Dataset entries
===

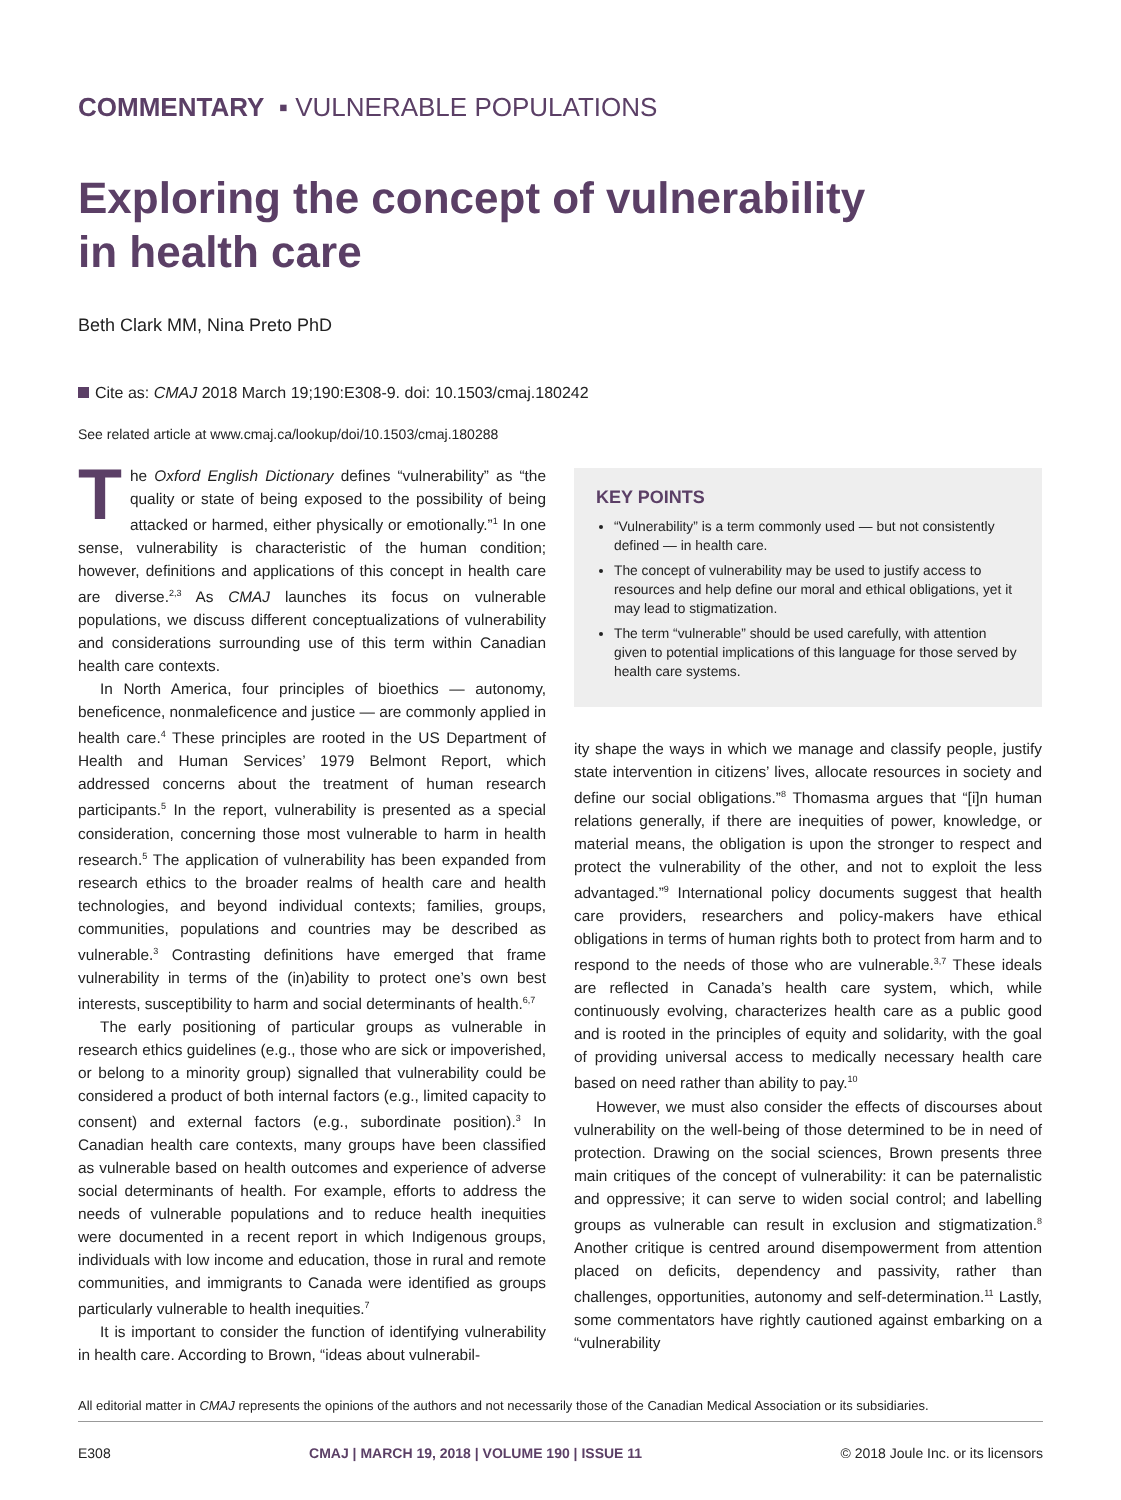COMMENTARY ▪ VULNERABLE POPULATIONS
Exploring the concept of vulnerability in health care
Beth Clark MM, Nina Preto PhD
Cite as: CMAJ 2018 March 19;190:E308-9. doi: 10.1503/cmaj.180242
See related article at www.cmaj.ca/lookup/doi/10.1503/cmaj.180288
The Oxford English Dictionary defines “vulnerability” as “the quality or state of being exposed to the possibility of being attacked or harmed, either physically or emotionally.”<sup>1</sup> In one sense, vulnerability is characteristic of the human condition; however, definitions and applications of this concept in health care are diverse.<sup>2,3</sup> As CMAJ launches its focus on vulnerable populations, we discuss different conceptualizations of vulnerability and considerations surrounding use of this term within Canadian health care contexts.
In North America, four principles of bioethics — autonomy, beneficence, nonmaleficence and justice — are commonly applied in health care.<sup>4</sup> These principles are rooted in the US Department of Health and Human Services’ 1979 Belmont Report, which addressed concerns about the treatment of human research participants.<sup>5</sup> In the report, vulnerability is presented as a special consideration, concerning those most vulnerable to harm in health research.<sup>5</sup> The application of vulnerability has been expanded from research ethics to the broader realms of health care and health technologies, and beyond individual contexts; families, groups, communities, populations and countries may be described as vulnerable.<sup>3</sup> Contrasting definitions have emerged that frame vulnerability in terms of the (in)ability to protect one’s own best interests, susceptibility to harm and social determinants of health.<sup>6,7</sup>
The early positioning of particular groups as vulnerable in research ethics guidelines (e.g., those who are sick or impoverished, or belong to a minority group) signalled that vulnerability could be considered a product of both internal factors (e.g., limited capacity to consent) and external factors (e.g., subordinate position).<sup>3</sup> In Canadian health care contexts, many groups have been classified as vulnerable based on health outcomes and experience of adverse social determinants of health. For example, efforts to address the needs of vulnerable populations and to reduce health inequities were documented in a recent report in which Indigenous groups, individuals with low income and education, those in rural and remote communities, and immigrants to Canada were identified as groups particularly vulnerable to health inequities.<sup>7</sup>
It is important to consider the function of identifying vulnerability in health care. According to Brown, “ideas about vulnerabil-
KEY POINTS
“Vulnerability” is a term commonly used — but not consistently defined — in health care.
The concept of vulnerability may be used to justify access to resources and help define our moral and ethical obligations, yet it may lead to stigmatization.
The term “vulnerable” should be used carefully, with attention given to potential implications of this language for those served by health care systems.
ity shape the ways in which we manage and classify people, justify state intervention in citizens’ lives, allocate resources in society and define our social obligations.”<sup>8</sup> Thomasma argues that “[i]n human relations generally, if there are inequities of power, knowledge, or material means, the obligation is upon the stronger to respect and protect the vulnerability of the other, and not to exploit the less advantaged.”<sup>9</sup> International policy documents suggest that health care providers, researchers and policy-makers have ethical obligations in terms of human rights both to protect from harm and to respond to the needs of those who are vulnerable.<sup>3,7</sup> These ideals are reflected in Canada’s health care system, which, while continuously evolving, characterizes health care as a public good and is rooted in the principles of equity and solidarity, with the goal of providing universal access to medically necessary health care based on need rather than ability to pay.<sup>10</sup>
However, we must also consider the effects of discourses about vulnerability on the well-being of those determined to be in need of protection. Drawing on the social sciences, Brown presents three main critiques of the concept of vulnerability: it can be paternalistic and oppressive; it can serve to widen social control; and labelling groups as vulnerable can result in exclusion and stigmatization.<sup>8</sup> Another critique is centred around disempowerment from attention placed on deficits, dependency and passivity, rather than challenges, opportunities, autonomy and self-determination.<sup>11</sup> Lastly, some commentators have rightly cautioned against embarking on a “vulnerability
All editorial matter in CMAJ represents the opinions of the authors and not necessarily those of the Canadian Medical Association or its subsidiaries.
E308 CMAJ | MARCH 19, 2018 | VOLUME 190 | ISSUE 11 © 2018 Joule Inc. or its licensors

===

• What to work on
Check each line in the entries above for the string "commonly", then give the number of matching lines alone.

• Answer box
2